There are no perfect studies of awareness under anesthesia. Studies like Russell’s, which use real patients, tend be poorly designed; those that use volunteers don’t involve real surgery. Investigating anesthetized awareness without surgery “is a bit like testing your windshield wipers without rain.” “A surgical incision has a galvanizing effect even on an anesthetized patient,. As the scalpel enters, her heart beats faster, her blood pressure rises, sometimes she jerks. She might edge closer to consciousness.” Another approach, of course, is simply to ask large numbers of people what they remember after they emerge from surgery. A study published in The Lancet in 2000 surveyed 12K patients who had undergone surgery. The researchers found 18 people whom they could be confident had been awake. The patients were surveyed at different times—just after the operation and at various intervals thereafter. Some remembered their experiences right away; others had no recollections at first but recalled the surgery after 1 week or 2. 1 remembered the surgery in detail only 24 days afterward.

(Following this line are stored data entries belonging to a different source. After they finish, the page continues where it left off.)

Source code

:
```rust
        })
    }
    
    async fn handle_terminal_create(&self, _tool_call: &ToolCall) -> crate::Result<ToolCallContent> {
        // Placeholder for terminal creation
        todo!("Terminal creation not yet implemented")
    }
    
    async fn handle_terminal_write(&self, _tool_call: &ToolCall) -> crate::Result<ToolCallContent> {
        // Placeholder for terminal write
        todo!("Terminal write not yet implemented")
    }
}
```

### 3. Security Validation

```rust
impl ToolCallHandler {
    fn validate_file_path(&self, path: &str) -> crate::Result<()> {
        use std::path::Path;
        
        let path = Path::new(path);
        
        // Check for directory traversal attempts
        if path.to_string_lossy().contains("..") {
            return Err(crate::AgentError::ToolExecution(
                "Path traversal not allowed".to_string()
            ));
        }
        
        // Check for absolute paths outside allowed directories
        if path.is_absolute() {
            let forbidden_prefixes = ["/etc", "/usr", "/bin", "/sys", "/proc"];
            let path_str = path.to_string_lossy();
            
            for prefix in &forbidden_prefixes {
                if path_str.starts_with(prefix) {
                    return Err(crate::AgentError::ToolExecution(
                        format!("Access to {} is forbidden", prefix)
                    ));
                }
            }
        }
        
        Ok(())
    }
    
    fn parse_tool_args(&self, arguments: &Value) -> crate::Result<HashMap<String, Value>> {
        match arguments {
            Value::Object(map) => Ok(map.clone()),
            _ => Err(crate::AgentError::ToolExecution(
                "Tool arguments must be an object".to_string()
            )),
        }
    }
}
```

2019-03-18: Consciousness Origin

Kurzgesagt explores how scientists believe consciousness first evolved, from organisms moving more quickly when consuming food to animals who can remember where they hid food to reading the minds of competitors and allies

2019-07-07: Animal consciousness

Despite groans of anthropomorphism, it’s not your imagination. Animals have a far deeper internal life than we’ve known.

and

For many scientists, the resonant mystery is no longer which animals are conscious, but which are not.

2019-09-26: Consciousness without Language

There is ample evidence from split-brain patients that consciousness can be preserved in the nonspeaking cortical hemisphere, usually the right one. These are patients whose corpus callosum has been surgically cut to prevent aberrant electrical activity from spreading from one to the other hemisphere. Almost half a century of research demonstrates that these patients have 2 conscious minds. Each cortical hemisphere has its own mind, each with its own peculiarities. The left cortex supports normal linguistic processing and speech; the right hemisphere is nearly mute but can read whole words and, in some cases at least, can understand syntax and produce simple speech and song.

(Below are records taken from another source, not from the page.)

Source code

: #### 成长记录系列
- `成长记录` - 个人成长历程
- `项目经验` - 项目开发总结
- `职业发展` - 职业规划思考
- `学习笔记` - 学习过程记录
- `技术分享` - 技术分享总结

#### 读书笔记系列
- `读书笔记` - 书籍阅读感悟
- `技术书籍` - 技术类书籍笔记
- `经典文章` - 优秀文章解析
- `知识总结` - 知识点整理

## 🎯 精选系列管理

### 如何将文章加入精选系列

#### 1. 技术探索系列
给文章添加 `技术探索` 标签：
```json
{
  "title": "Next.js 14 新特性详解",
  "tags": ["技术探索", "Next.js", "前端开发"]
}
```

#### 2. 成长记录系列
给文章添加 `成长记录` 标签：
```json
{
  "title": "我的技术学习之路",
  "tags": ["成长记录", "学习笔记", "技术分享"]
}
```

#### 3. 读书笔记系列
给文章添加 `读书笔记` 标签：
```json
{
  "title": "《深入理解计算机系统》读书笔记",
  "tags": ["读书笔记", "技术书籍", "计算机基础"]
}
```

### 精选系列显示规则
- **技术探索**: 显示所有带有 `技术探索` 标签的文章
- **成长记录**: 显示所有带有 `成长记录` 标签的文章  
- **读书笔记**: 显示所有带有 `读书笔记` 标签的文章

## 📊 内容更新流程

It could be countered that language is necessary for the proper development of consciousness but that once this has taken place, language is no longer needed to experience. This hypothesis is difficult to address comprehensively, as it would require raising a child under severe social deprivation.

2020-10-31: Electromagnetic Consciousness

It’s far too early to claim that the brain’s electromagnetic fields are the primary seat of consciousness with much confidence. But philosophers and neuroscientists who have proposed electromagnetic field theories of consciousness, of which my own General Resonance Theory is one variety, are building up evidence.

2022-07-18: Bee cognition

Bees can count, recognize images of human faces and learn simple tool use and abstract concepts. He thinks bees have emotions, can plan and imagine things, and can recognize themselves as unique entities distinct from other bees. When Chittka deliberately trained a “demonstrator bee” to carry out a task in a sub-optimal way, the “observer bee” would not simply ape the demonstrator and copy the action she had seen, but would spontaneously improve her technique to solve the task more efficiently “without any kind of trial and error”. He thinks the level of sophisticated cognition bees exhibit means it’s unlikely they do not feel any emotions at all.

2023-07-08: Adversarial collaborations

What helped resolve the wager was the outcome, or rather the lack of a decisive outcome, of an “adversarial collaboration” organized by a consortium called COGITATE. Adversarial collaborations encourage researchers from different theoretical camps to jointly design experiments that can distinguish between their theories. In this case, the theories in question were integrated information theory (IIT), the brainchild of Giulio Tononi, and the neuronal  global workspace theory (GWT), championed by Stanislas Dehaene. The 2 scientists made predictions, based on their respective theories, about what kinds of brain activity would be recorded in an experiment in which participants looked at a series of images—but neither predicted outcome fully played out.